Now there is more betting,” Ona clarifies. That year he left the beach – to which he so desperately needs to return with his dog to disconnect – and the team with which he had so much fun to go to Madrid CFF, recently promoted to first division, spend a year at Levante and finally fly to Manchester. And although her first year in England was complicated, by the third she had a new home: “she was very settled. It was very difficult to leave that part behind.”

He left one house to return to another. “I hope for a stable life at Barça, playing everything, and being important offensively and defensively,” he confesses. With the return of Fridolina Rolfö, he does not know which side he will occupy, but he feels comfortable in both. He reviews his performances after the games, although with the schedule so tight, he looks for moments of rest. “I’m very hard on myself, even in training. I always go to detail,” he acknowledges.

With her psychologist she works to give more importance to the positive. With the staff, let’s shoot more. “I will always say that I have things to improve. Being the best version of myself is my goal. Now I am at 70%,” explains Batlle.

Ahead, the Champions League quarterfinals against Brann. “I believe and feel that we have the opportunity to compete and win.
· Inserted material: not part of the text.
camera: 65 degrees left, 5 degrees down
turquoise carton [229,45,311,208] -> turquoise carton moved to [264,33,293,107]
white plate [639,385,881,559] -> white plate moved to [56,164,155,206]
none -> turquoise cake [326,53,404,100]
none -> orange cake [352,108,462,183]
It will be difficult. But I’ll see us in the final in Bilbao”, he is proud. Ona does not believe that her return was a matter of fate, and she leaves, talking on the phone, with the same calmness with which she arrived. “Things happen, but you make them happen. All the decisions I have made have been to grow as a footballer and as a person. And these decisions are what mark your path. In the end, I chose to return.” Whether it’s destiny or not, there is no chance on Ona Batlle’s path.